Für Kapitän Oliver Setzinger und die Moser Medical Graz99ers war es kein einfacher Einstieg in die Saison 2019/2020. Die Nummer #91 spricht in der “ATTACKE” über die bisherige Saison, die Verletzungen und den Formanstieg.

Es war ein abwechslungsreiches Jahr 2019 für die 99ers, aber auch für Oliver Setzinger selbst. Der 36-Jährige spielte sich mit den Grazern bis ins Halbfinale, wo man später am KAC scheiterte. Und auch die Champions Hockey League begann zunächst sehr erfolgreich, bis sich anschließend der Verletzungsteufel zu Wort meldete.

“Der Beginn der heurigen Saison war gut. Die Vorbereitung verlief optimal und auch die Champions Hockey League Spiele gegen Frölunda und Cardiff waren gut. Dann hat es leider mit den Verletzungen begonnen, was für uns sehr schwierig war. Auch für mich war es nicht einfach, da ich nie gewusst habe welche Position ich beim nächsten Spiel spiele. Einmal muss ich hinten spielen, einmal Flügel, einmal Center. Außerdem ist es nicht einfach, wenn man immer wieder mit neuen Spielern zusammenspielen muss, weil man so auch nie in einen Rhythmus kommt.”

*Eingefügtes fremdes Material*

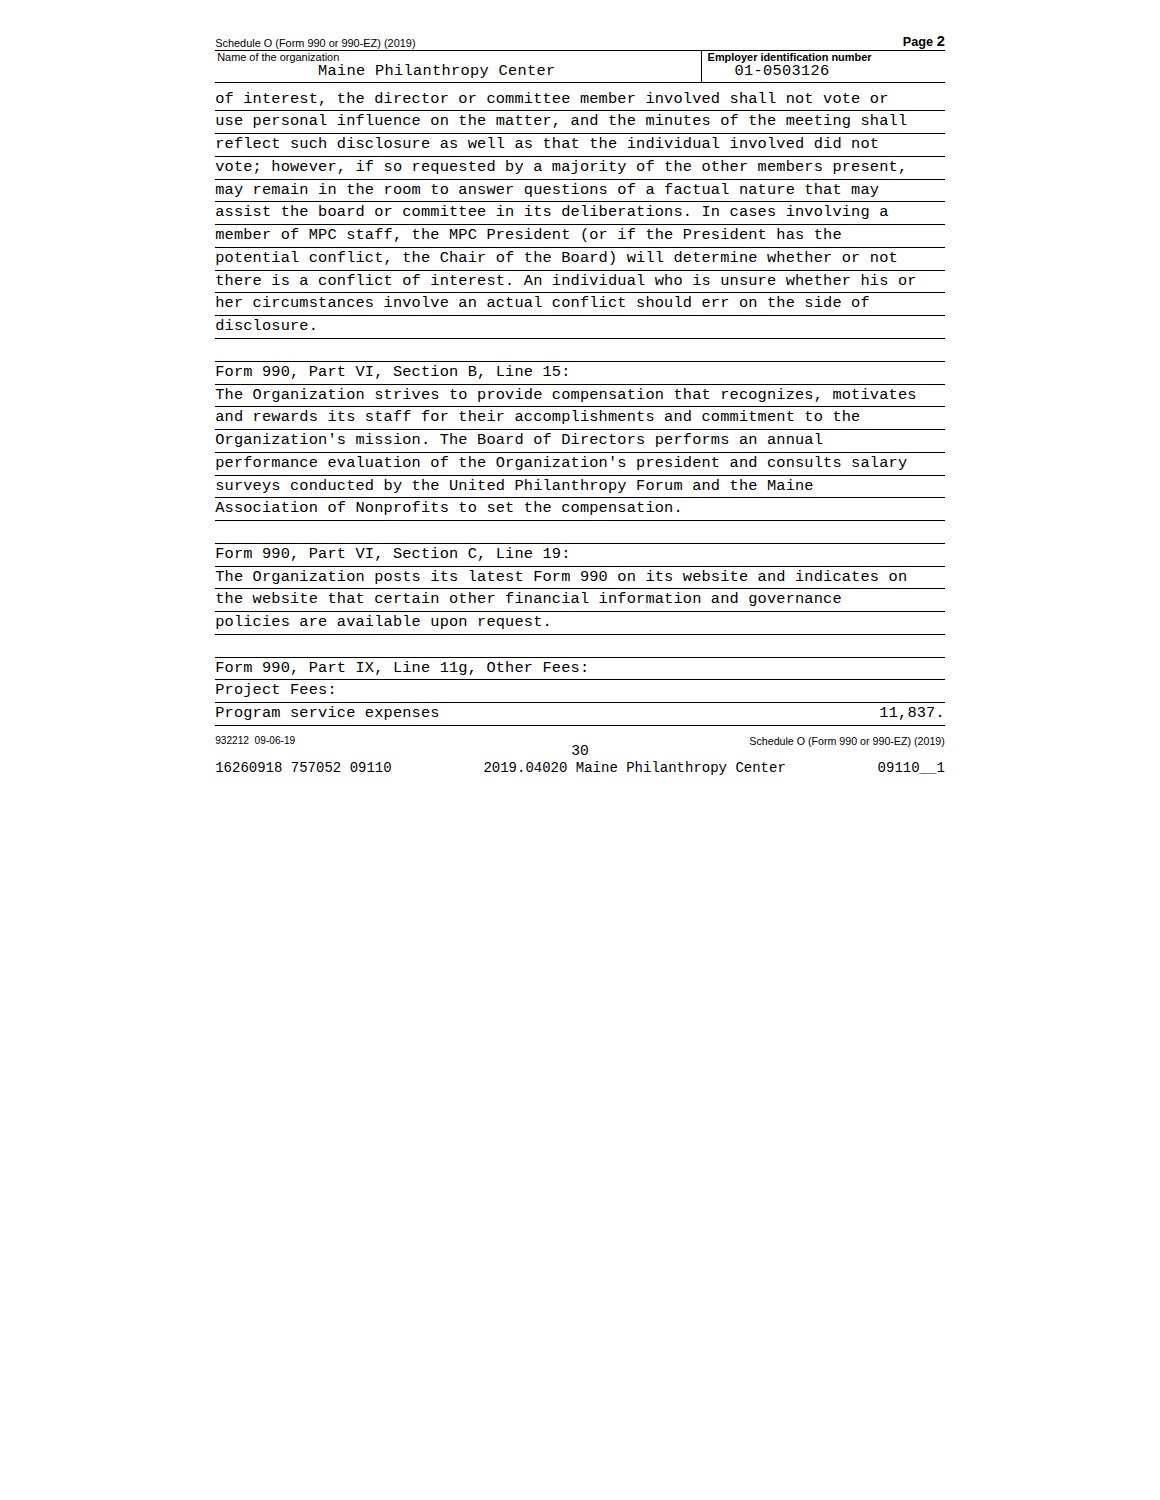Schedule O (Form 990 or 990-EZ) (2019)
Page 2
Name of the organization
Maine Philanthropy Center
Employer identification number
01-0503126
of interest, the director or committee member involved shall not vote or
use personal influence on the matter, and the minutes of the meeting shall
reflect such disclosure as well as that the individual involved did not
vote; however, if so requested by a majority of the other members present,
may remain in the room to answer questions of a factual nature that may
assist the board or committee in its deliberations. In cases involving a
member of MPC staff, the MPC President (or if the President has the
potential conflict, the Chair of the Board) will determine whether or not
there is a conflict of interest. An individual who is unsure whether his or
her circumstances involve an actual conflict should err on the side of
disclosure.
Form 990, Part VI, Section B, Line 15:
The Organization strives to provide compensation that recognizes, motivates
and rewards its staff for their accomplishments and commitment to the
Organization's mission. The Board of Directors performs an annual
performance evaluation of the Organization's president and consults salary
surveys conducted by the United Philanthropy Forum and the Maine
Association of Nonprofits to set the compensation.
Form 990, Part VI, Section C, Line 19:
The Organization posts its latest Form 990 on its website and indicates on
the website that certain other financial information and governance
policies are available upon request.
Form 990, Part IX, Line 11g, Other Fees:
Project Fees:
Program service expenses11,837.
932212 09-06-19
Schedule O (Form 990 or 990-EZ) (2019)
30
16260918 757052 09110
2019.04020 Maine Philanthropy Center
09110__1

Die Grazer zeigten aber vor allem in den letzten 6 Spielen, dass man zuletzt die richtigen Schritte gesetzt hat. Maßgeblich daran beteiligt ist Torhüter Cristopher Nihlstorp, wobei der Kapitän auch die hervorragende Leistung von Thomas Höneckl hervor streicht. “Wir sind auf dem richtigen Weg. Nihlstorp ist ein sehr starker Torhüter, wobei Thomas (Anm.Red. “Thomas Höneckl) ihn sehr gut vertreten hat. Und es ist ja nicht am Torhüter gelegen, sondern es war eine Kombination aus vielen Dingen die zunächst nicht funktioniert haben. Schlüsselspieler haben lange gefehlt, alle wurden immer wieder durchgemischt und wir konnten so nie eine Chemie aufbauen. Das beste Beispiel ist die Linie um Oleksuk, Ograjensek und Oberkofler. Sie spielen nun das zweite Jahr in Folge zusammen und sie harmonieren richtig gut. Sie sind für uns extrem wichtig und da sieht man eben, dass das eben schon einen Unterschied macht, wenn du mit Leuten zusammen spielst, die du mit der Zeit auch gewohnt bist. Aber es ist wie es ist.”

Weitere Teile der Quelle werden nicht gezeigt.